Start of Block

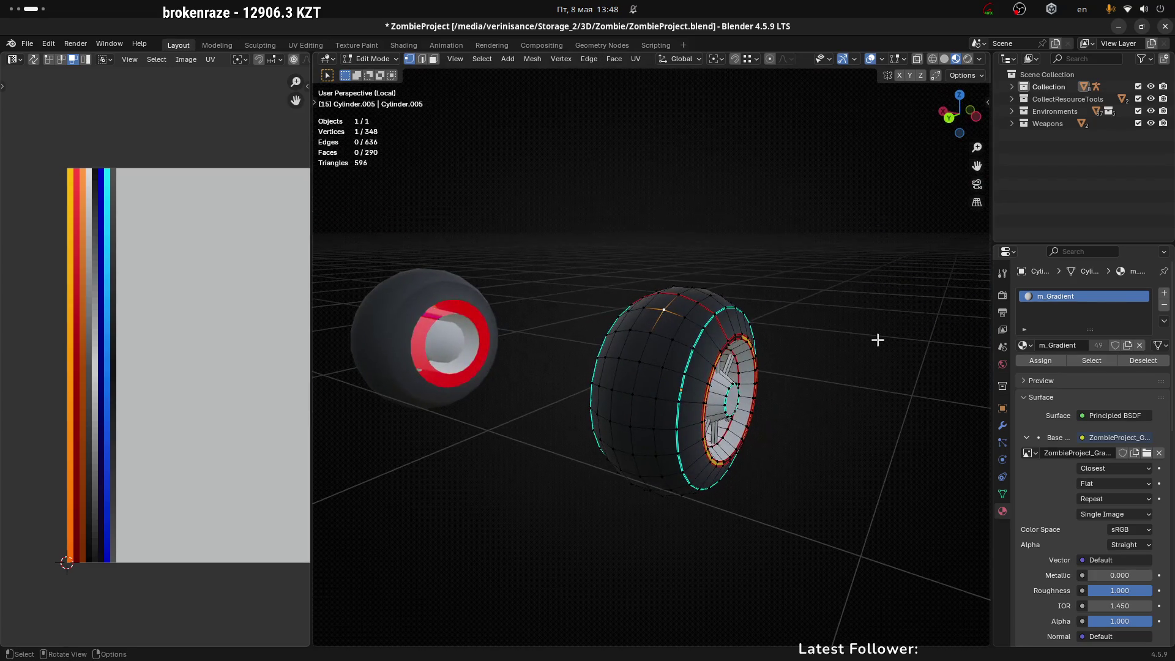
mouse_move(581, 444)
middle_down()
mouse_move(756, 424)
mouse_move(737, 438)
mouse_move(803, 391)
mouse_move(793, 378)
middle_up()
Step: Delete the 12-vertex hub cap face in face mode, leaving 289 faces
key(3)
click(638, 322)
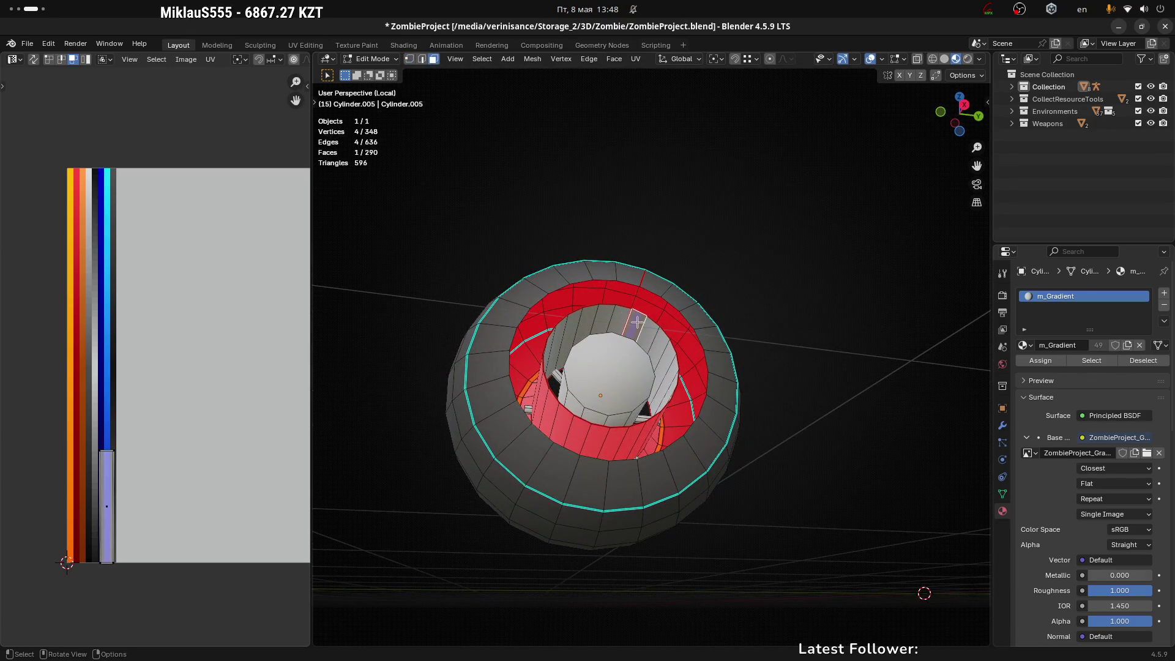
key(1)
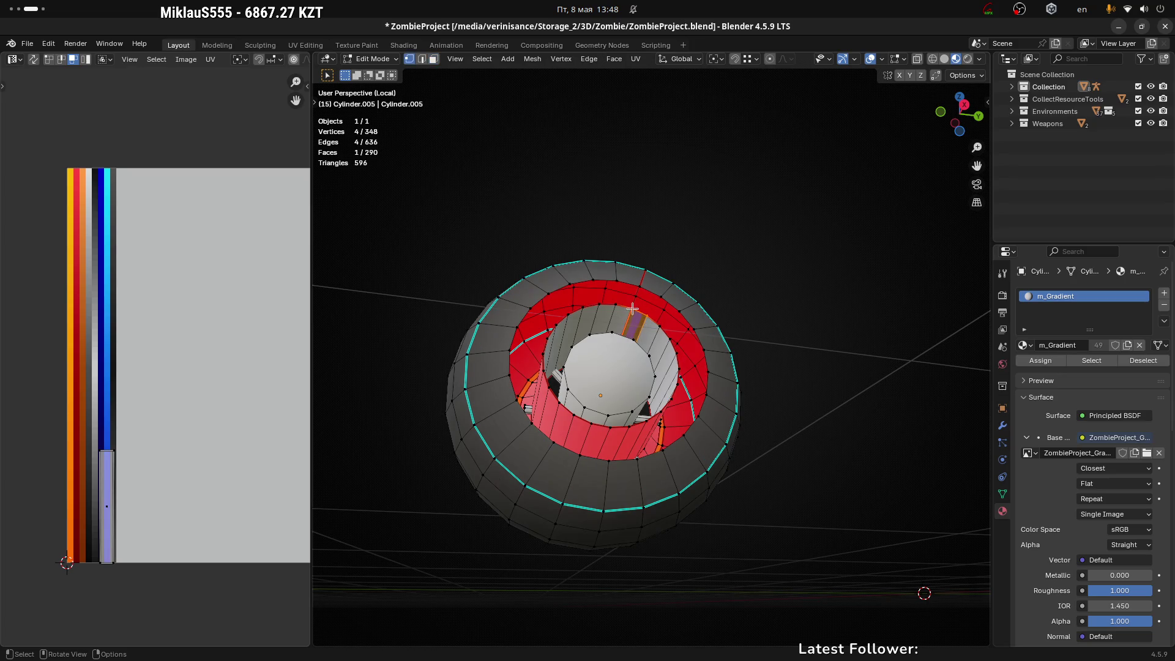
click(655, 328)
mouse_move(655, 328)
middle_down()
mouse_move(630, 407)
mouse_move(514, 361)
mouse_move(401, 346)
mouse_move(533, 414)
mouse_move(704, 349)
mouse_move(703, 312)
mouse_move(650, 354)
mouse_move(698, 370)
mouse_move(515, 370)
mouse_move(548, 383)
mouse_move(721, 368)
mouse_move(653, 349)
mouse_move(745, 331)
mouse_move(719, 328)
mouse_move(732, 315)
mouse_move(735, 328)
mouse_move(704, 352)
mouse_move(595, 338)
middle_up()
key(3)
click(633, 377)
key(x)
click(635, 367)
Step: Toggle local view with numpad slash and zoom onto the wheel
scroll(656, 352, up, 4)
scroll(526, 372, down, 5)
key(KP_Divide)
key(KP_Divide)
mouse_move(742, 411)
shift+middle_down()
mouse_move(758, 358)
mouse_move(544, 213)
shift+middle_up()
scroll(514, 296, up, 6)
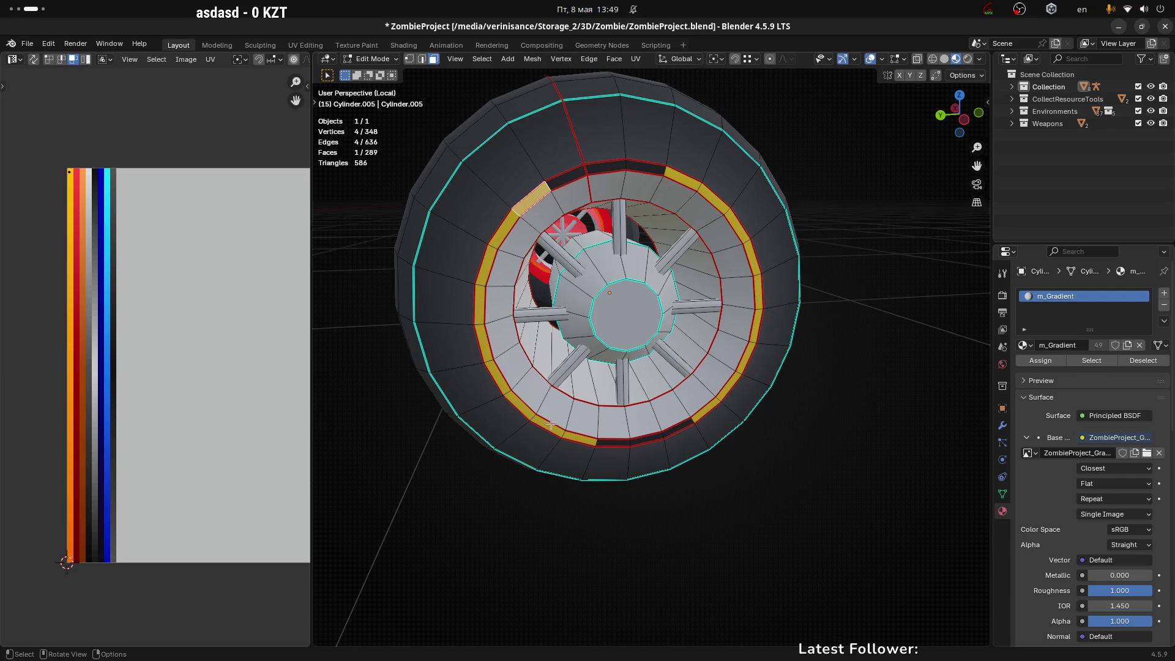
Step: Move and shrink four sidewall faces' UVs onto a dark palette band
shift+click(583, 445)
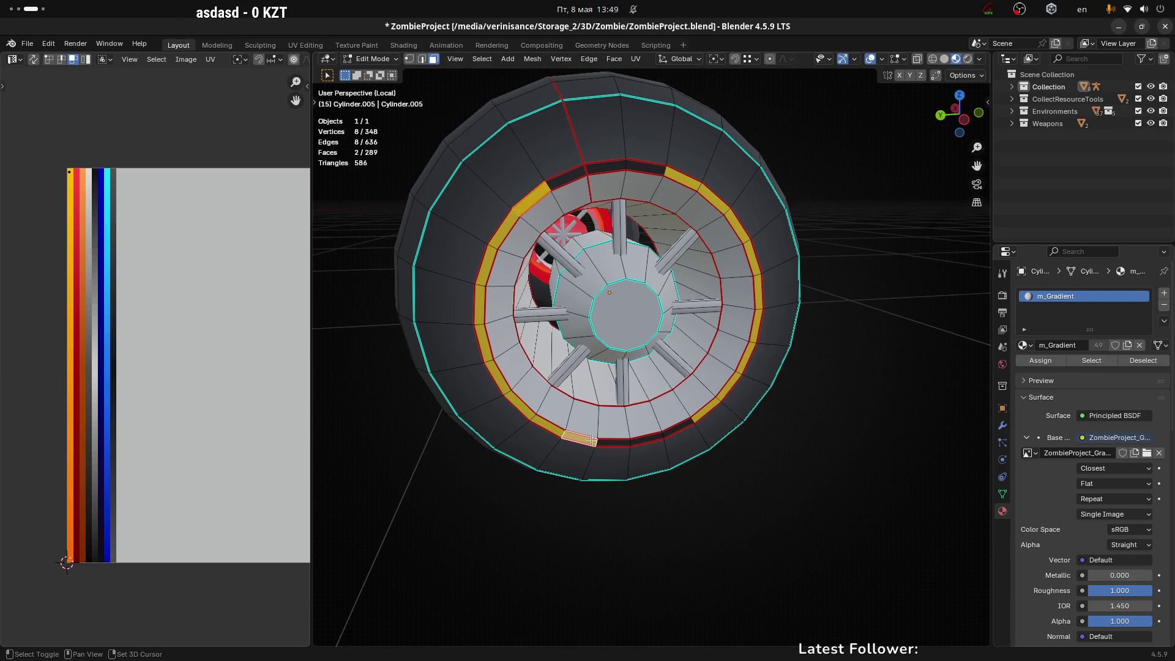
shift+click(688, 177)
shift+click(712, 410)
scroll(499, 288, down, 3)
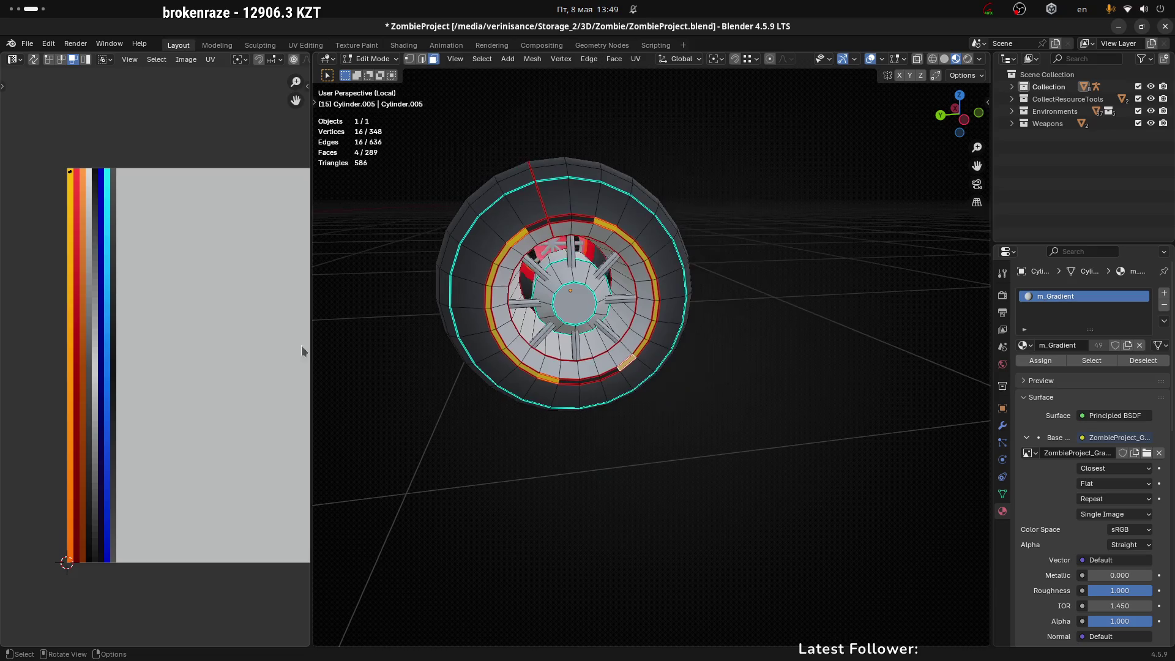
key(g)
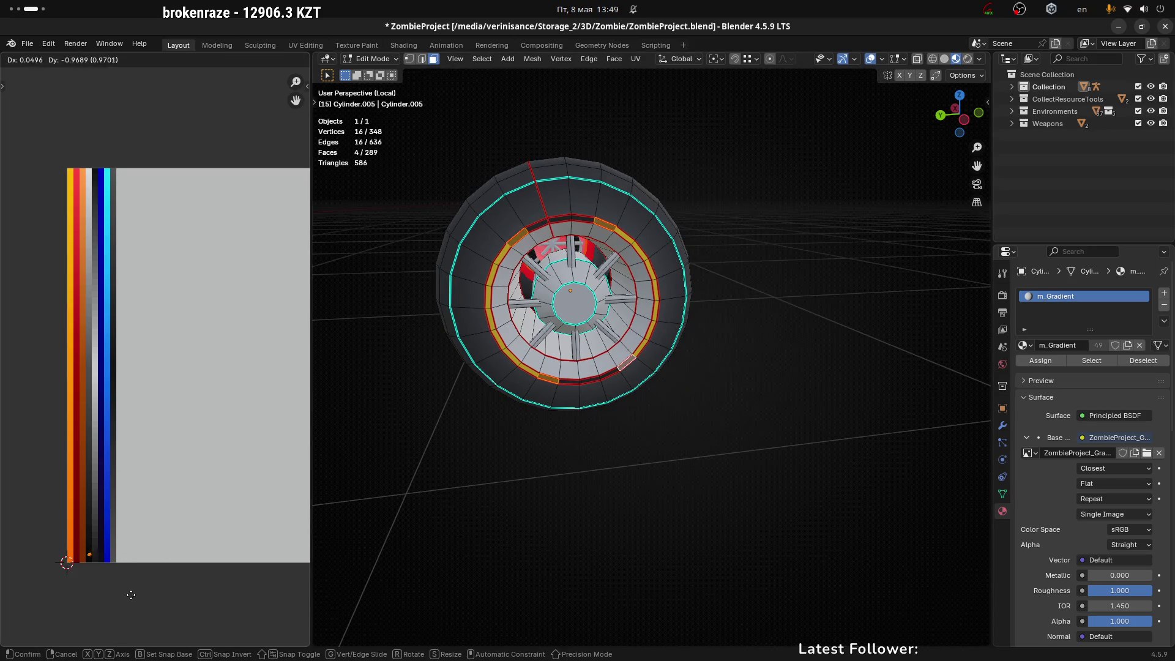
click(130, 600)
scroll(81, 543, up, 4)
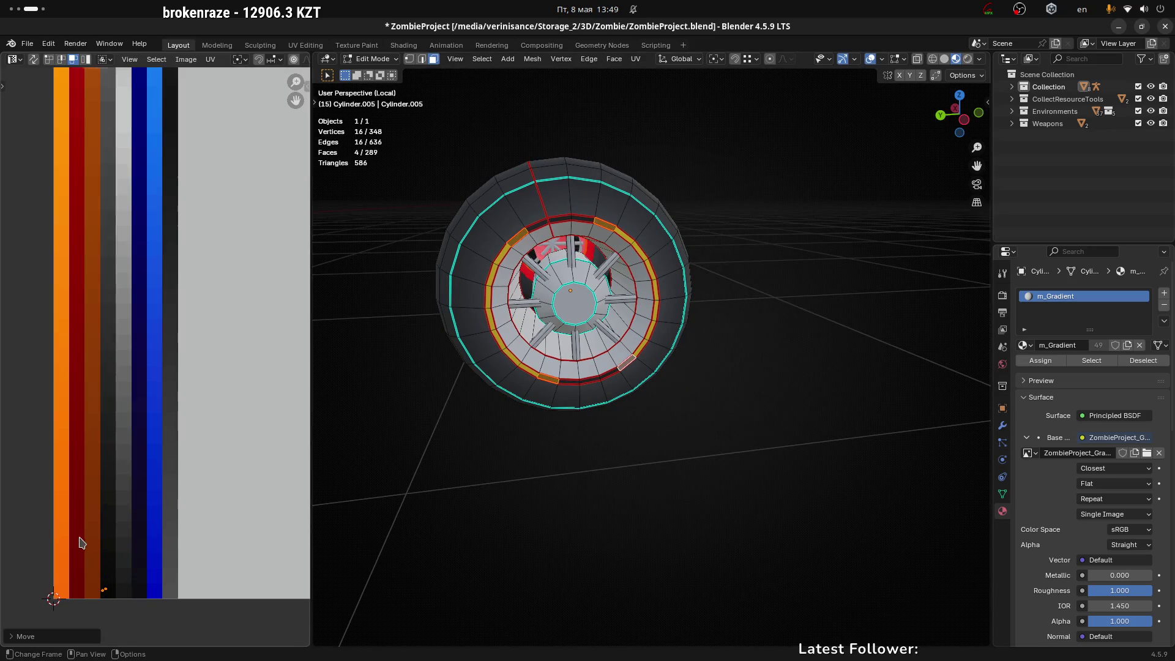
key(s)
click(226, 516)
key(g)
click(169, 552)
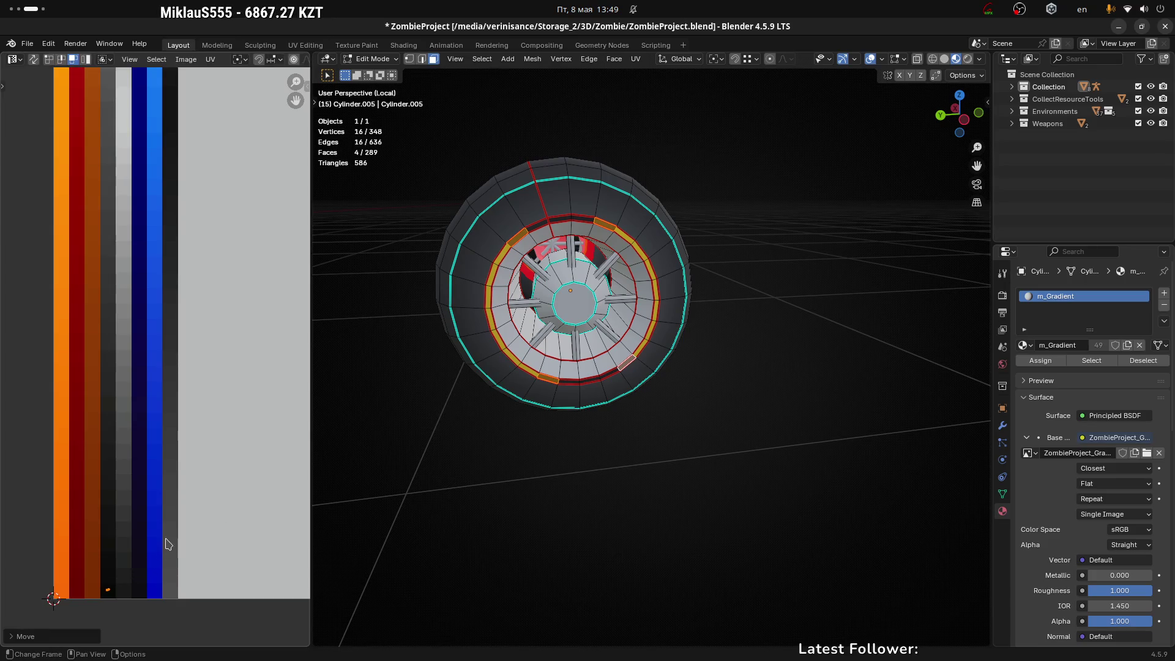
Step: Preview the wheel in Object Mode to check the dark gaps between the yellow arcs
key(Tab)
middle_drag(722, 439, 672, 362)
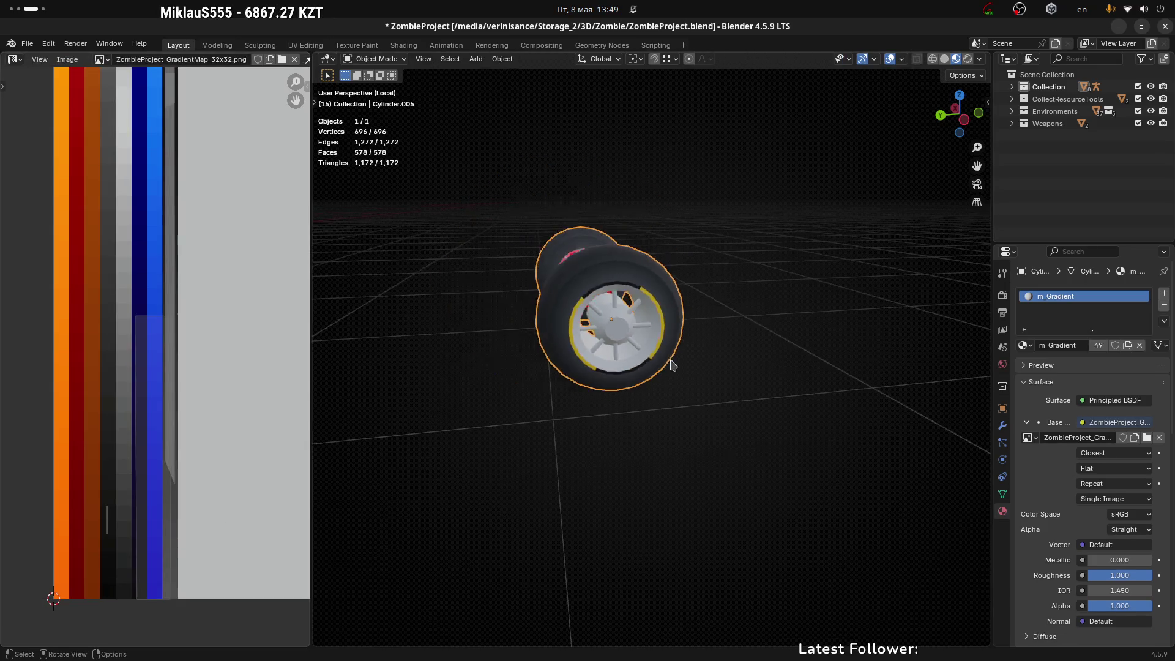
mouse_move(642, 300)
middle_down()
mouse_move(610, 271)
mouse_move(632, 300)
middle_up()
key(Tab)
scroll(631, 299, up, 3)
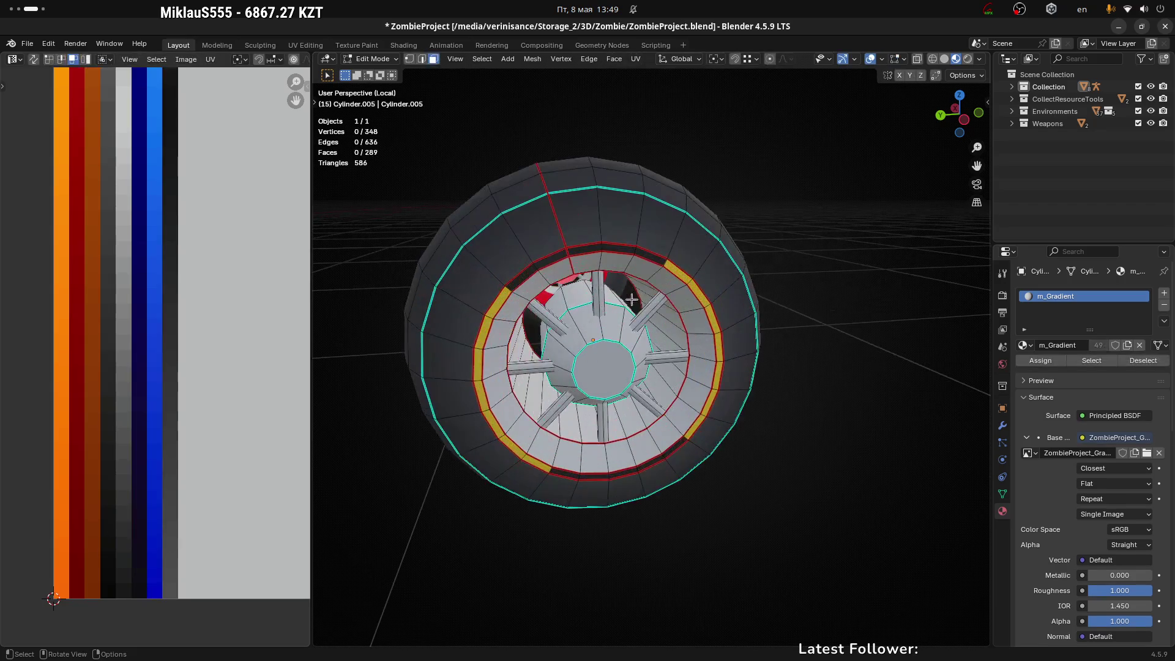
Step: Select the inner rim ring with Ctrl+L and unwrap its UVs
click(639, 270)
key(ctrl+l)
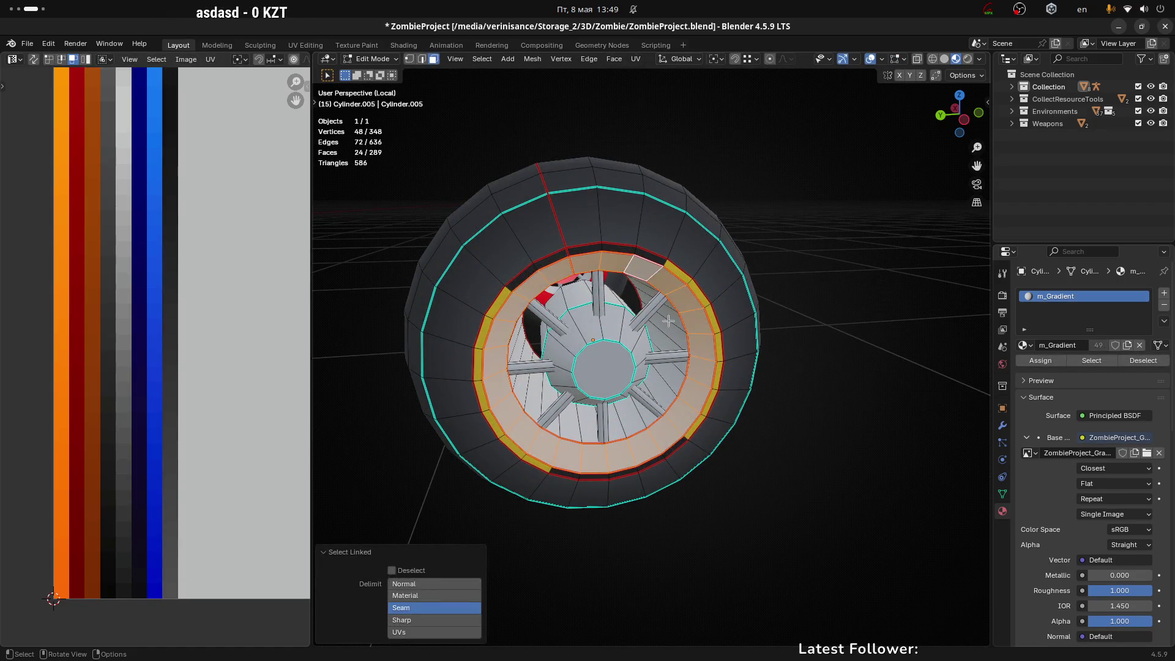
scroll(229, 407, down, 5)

End of Block

Print the entries as they stand, first line through the line holding "scroll(656, 352, up, 4)", with every picture removed.

mouse_move(581, 444)
middle_down()
mouse_move(756, 424)
mouse_move(737, 438)
mouse_move(803, 391)
mouse_move(793, 378)
middle_up()
Step: Delete the 12-vertex hub cap face in face mode, leaving 289 faces
key(3)
click(638, 322)
key(1)
click(655, 328)
mouse_move(655, 328)
middle_down()
mouse_move(630, 407)
mouse_move(514, 361)
mouse_move(401, 346)
mouse_move(533, 414)
mouse_move(704, 349)
mouse_move(703, 312)
mouse_move(650, 354)
mouse_move(698, 370)
mouse_move(515, 370)
mouse_move(548, 383)
mouse_move(721, 368)
mouse_move(653, 349)
mouse_move(745, 331)
mouse_move(719, 328)
mouse_move(732, 315)
mouse_move(735, 328)
mouse_move(704, 352)
mouse_move(595, 338)
middle_up()
key(3)
click(633, 377)
key(x)
click(635, 367)
Step: Toggle local view with numpad slash and zoom onto the wheel
scroll(656, 352, up, 4)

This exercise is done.